La economía europea ha empezado la semana conteniendo la respiración ante el referéndum escocés de pasado mañana. El análisis es sencillo. Ante unas encuestas muy igualadas es probable que no se conozca el desenlace hasta última hora del jueves, con lo cual los mercados bursátiles no lo tendrán en cuenta hasta la sesión del viernes. El asunto, lejos de incumbir únicamente a la libra y a la economía británica, afecta a toda la Eurozona en una etapa todavía incierta de la tímida recuperación que está siguiendo a los años de la crisis. Una victoria de los independentistas tendrá una repercusión inmediata no solo en España y su problema catalán; también afectaría a Bélgica e Italia, así como a otros países de la UE ya que actualmente casi ninguno de los estados comunitarios se libra de reivindicaciones secesionistas, si bien no tan virulentas como las de Cataluña, Escocia, la Padania italiana o Bélgica; un país prácticamente roto en dos partes. Una atomización de Europa que causaría, además de la incertidumbre política inherente a todo proceso de desintegración, la pérdida de una economía de escala que tanto ha costado organizar y que es vital para la supervivencia de muchísimas empresas continentales.
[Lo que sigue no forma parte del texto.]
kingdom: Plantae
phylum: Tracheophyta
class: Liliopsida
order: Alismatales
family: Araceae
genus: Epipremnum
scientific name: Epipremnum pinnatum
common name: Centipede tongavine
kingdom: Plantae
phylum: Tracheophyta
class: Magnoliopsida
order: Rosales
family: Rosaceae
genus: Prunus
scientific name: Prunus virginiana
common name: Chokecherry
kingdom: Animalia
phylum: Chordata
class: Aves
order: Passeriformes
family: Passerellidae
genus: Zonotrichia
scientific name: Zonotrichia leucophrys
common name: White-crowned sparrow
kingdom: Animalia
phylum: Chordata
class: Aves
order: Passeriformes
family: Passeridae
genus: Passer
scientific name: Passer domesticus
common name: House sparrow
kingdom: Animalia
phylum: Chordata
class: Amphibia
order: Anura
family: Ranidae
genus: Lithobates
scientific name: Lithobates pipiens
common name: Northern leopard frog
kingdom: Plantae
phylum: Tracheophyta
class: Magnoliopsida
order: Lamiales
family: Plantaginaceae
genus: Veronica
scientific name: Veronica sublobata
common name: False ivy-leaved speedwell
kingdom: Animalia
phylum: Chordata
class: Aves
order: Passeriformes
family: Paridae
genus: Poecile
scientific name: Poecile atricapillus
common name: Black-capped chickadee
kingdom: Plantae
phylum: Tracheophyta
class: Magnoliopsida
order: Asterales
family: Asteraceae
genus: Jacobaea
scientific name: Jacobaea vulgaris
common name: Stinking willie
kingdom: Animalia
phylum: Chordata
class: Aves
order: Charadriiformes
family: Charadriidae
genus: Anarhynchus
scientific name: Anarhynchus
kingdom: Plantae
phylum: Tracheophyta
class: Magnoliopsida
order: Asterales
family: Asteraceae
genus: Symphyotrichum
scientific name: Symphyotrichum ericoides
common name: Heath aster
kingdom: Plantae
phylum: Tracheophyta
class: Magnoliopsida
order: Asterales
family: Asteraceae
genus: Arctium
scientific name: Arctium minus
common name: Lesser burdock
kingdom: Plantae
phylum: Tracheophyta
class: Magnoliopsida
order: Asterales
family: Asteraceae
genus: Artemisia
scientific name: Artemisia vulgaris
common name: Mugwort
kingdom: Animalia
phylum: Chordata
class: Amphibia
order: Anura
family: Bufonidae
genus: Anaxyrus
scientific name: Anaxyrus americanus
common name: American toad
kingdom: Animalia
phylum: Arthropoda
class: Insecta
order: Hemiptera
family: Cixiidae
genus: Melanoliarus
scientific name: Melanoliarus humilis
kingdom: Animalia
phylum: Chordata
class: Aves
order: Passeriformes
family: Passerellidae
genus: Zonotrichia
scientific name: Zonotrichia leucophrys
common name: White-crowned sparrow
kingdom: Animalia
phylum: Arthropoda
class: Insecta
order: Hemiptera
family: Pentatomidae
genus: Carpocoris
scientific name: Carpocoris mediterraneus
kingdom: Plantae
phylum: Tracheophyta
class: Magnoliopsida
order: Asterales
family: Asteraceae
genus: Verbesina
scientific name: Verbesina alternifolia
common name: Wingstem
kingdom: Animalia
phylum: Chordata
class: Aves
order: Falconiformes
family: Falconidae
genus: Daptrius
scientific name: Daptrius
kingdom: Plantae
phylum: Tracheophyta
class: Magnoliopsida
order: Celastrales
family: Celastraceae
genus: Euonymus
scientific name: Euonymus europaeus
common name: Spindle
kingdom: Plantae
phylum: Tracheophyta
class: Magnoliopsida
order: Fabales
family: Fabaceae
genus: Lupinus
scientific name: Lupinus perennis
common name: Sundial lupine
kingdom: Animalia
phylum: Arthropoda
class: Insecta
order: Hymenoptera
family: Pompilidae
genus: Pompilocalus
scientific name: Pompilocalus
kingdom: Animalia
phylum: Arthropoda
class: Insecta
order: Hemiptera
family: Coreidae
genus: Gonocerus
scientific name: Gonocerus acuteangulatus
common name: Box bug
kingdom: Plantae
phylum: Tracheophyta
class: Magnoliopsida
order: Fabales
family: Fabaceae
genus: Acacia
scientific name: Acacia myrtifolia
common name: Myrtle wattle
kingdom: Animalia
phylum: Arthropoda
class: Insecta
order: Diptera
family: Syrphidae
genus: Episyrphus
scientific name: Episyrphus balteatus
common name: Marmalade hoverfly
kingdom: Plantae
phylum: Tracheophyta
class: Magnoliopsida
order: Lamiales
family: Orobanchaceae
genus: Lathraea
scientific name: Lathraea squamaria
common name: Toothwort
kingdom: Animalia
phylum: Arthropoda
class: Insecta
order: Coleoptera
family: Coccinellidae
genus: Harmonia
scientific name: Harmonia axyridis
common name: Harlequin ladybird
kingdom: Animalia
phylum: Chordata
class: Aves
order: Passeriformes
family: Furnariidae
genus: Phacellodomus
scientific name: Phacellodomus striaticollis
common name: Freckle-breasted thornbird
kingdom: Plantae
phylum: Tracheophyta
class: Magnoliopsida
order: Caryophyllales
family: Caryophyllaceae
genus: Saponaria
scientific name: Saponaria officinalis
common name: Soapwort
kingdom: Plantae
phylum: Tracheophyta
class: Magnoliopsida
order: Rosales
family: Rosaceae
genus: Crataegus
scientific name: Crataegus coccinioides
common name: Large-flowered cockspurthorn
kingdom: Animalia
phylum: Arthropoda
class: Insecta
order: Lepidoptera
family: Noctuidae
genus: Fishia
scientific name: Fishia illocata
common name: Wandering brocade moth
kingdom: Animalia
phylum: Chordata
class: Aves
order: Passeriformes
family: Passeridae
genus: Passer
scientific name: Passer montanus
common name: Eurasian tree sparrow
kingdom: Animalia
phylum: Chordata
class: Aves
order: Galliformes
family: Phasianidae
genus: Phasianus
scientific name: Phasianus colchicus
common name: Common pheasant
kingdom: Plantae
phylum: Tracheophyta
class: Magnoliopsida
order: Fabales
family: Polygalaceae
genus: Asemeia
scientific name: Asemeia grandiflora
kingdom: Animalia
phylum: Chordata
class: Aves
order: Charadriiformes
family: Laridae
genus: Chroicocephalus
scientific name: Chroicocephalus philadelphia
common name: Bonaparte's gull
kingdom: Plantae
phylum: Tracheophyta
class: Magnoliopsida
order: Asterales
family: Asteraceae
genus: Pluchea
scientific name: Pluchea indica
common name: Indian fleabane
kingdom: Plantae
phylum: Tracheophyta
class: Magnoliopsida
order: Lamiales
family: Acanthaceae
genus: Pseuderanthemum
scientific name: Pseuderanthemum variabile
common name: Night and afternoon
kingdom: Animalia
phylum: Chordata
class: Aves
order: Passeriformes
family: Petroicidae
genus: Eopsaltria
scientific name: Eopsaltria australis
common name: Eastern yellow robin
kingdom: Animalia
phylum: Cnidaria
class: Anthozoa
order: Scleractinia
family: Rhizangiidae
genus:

Los catalanes, sin ir más lejos, venden en lo que aún continúa siendo el resto de España un 92 por ciento de los bienes y servicios que producen.

La pregunta consiguiente es si merece la pena seguir adelante con este proceso a cambio de materializar ese sueño del romanticismo nacionalista, hoy pura quimera, de que cada pueblo posea su estado. Cuando Gavrilo Princip pasaportó en Sarajevo al archiduque Francisco Fernando y a su esposa la duquesa Sofía, hace ahora un siglo, aún cabía hablar de pueblos sometidos por monarquías imperialistas. Hoy ese planteamiento resulta directamente ridículo. Sobre todo si tenemos en cuenta que ayer mismo, mientras Arturo Mas daba por roto el pacto constitucional en su carrera hacia la consulta o las elecciones plebiscitarias, el primogénito de Jordi Pujol declaraba en la Audiencia Nacional no como un valiente luchador por la libertad al que persigue el oprobioso Estado español, sino en calidad de lo que es: un chorizo. De cuello duro, pero un vulgar ratero a fin de cuentas.

Lo malo -lo decía el domingo- es que a los catalanes les va la marcha. Cuanto más les roban más apoyan a un nacionalismo de la butifarra que no se ha conformado con llevárselo crudo -y a manos llenas- durante más de tres décadas, sino que además se ha comportado como las ratas que soplan al morder para no despertar a la víctima. Toda una generación ganada para el odio en pos de que Pujol, Mas y otros sean algo en la política y también en la no política. Lo mismo que ha estado ocurriendo en Canarias con otros protagonistas. Todavía sin llegar a esos niveles, desde luego, pero todo se andará.